[start]

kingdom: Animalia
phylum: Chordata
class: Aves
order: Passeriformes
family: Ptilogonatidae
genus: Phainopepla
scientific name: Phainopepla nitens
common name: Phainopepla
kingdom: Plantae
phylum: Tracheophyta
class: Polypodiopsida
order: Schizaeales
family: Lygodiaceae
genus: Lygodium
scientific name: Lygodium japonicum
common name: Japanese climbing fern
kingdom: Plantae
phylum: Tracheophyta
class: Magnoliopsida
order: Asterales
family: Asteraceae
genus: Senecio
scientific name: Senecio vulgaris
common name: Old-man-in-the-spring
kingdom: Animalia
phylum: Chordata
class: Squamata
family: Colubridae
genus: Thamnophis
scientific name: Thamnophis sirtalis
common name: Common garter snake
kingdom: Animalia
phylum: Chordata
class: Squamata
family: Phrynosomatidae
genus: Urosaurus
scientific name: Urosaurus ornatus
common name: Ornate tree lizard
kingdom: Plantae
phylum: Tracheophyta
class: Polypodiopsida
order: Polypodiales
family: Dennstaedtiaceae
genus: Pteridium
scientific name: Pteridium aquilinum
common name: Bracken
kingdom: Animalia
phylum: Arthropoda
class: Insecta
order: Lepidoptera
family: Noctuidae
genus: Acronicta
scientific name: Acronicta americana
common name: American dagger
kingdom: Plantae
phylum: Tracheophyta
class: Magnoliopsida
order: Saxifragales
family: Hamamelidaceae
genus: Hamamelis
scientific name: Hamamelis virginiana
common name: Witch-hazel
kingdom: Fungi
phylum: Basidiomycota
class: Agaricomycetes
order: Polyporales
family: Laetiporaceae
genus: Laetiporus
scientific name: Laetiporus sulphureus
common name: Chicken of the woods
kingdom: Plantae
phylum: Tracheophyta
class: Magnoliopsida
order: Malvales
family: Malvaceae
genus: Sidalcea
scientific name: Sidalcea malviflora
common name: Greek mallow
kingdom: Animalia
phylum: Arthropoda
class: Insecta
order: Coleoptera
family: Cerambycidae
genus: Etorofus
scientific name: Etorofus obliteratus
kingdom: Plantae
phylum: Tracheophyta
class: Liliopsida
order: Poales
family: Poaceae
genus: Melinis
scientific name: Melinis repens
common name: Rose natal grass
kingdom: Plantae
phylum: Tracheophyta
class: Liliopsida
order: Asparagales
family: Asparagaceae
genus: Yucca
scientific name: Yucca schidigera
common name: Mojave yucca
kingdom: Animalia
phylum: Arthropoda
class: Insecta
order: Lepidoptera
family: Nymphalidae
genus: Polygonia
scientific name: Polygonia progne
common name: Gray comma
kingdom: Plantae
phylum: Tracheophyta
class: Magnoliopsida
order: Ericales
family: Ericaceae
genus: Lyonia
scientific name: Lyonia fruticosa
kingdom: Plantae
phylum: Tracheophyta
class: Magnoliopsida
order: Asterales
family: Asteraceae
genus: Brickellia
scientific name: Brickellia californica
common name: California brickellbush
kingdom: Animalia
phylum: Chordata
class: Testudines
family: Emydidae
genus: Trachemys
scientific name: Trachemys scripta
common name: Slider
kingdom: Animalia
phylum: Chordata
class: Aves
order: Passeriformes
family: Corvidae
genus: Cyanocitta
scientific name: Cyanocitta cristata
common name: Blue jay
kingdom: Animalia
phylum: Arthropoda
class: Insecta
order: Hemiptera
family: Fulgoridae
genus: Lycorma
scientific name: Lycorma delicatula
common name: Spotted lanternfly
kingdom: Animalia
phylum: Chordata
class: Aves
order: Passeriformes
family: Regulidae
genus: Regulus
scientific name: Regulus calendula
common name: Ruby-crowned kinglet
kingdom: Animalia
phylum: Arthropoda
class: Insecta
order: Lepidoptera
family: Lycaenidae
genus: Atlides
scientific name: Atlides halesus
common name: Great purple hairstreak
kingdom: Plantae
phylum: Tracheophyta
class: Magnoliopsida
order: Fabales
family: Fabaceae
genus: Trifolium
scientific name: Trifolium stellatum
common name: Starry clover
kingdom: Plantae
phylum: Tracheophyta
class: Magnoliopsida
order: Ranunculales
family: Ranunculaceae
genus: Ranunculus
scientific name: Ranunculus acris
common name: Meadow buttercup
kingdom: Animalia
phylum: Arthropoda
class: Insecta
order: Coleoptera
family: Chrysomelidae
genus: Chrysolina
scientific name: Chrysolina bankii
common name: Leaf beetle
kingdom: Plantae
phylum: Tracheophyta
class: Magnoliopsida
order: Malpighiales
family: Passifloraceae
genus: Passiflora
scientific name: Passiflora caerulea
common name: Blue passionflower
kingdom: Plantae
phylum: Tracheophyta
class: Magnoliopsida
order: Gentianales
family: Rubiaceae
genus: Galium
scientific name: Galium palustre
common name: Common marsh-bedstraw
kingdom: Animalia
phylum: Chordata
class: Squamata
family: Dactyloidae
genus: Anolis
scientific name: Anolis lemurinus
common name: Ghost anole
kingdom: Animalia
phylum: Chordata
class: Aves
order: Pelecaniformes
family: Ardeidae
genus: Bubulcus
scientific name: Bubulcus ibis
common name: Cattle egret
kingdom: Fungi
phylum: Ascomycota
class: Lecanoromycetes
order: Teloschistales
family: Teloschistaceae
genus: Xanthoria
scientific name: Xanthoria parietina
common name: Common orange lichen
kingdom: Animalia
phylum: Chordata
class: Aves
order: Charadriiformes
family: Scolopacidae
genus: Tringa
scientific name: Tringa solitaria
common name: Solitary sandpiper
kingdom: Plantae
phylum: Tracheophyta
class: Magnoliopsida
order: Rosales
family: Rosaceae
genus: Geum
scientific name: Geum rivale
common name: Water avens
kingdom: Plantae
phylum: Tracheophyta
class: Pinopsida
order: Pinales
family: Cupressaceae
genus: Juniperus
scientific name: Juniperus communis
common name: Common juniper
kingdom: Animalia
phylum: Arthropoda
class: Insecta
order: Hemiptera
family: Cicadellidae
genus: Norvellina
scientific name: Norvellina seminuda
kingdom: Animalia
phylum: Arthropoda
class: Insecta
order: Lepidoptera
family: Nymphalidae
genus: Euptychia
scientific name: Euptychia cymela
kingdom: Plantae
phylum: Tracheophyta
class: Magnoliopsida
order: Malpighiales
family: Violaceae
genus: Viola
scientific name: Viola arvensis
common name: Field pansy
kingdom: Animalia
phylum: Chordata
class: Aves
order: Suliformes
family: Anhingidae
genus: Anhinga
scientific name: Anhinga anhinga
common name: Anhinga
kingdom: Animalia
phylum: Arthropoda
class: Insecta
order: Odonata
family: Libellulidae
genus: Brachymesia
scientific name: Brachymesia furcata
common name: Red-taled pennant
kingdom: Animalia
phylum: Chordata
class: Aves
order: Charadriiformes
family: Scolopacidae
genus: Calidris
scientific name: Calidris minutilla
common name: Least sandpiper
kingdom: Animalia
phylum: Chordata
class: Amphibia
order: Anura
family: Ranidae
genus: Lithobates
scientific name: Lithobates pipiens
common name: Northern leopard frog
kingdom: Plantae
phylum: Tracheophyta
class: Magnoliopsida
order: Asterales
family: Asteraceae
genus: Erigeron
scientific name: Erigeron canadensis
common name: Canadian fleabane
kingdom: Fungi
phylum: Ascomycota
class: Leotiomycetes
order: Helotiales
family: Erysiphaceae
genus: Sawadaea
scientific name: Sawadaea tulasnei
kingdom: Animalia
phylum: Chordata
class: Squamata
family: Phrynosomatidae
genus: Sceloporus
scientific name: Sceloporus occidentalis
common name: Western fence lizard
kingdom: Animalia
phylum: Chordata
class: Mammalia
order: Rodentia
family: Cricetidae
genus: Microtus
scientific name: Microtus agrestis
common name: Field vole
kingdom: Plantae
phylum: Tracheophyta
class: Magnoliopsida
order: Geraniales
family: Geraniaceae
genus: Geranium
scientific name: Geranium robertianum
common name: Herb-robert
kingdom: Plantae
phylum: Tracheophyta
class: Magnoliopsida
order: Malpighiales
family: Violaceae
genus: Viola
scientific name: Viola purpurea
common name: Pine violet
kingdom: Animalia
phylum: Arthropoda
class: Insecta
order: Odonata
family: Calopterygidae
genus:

[end]

## Objective:
Reproduce the data verbatim from its first line up to and including the line that contains "genus: Senecio".

## Problem solution:
kingdom: Animalia
phylum: Chordata
class: Aves
order: Passeriformes
family: Ptilogonatidae
genus: Phainopepla
scientific name: Phainopepla nitens
common name: Phainopepla
kingdom: Plantae
phylum: Tracheophyta
class: Polypodiopsida
order: Schizaeales
family: Lygodiaceae
genus: Lygodium
scientific name: Lygodium japonicum
common name: Japanese climbing fern
kingdom: Plantae
phylum: Tracheophyta
class: Magnoliopsida
order: Asterales
family: Asteraceae
genus: Senecio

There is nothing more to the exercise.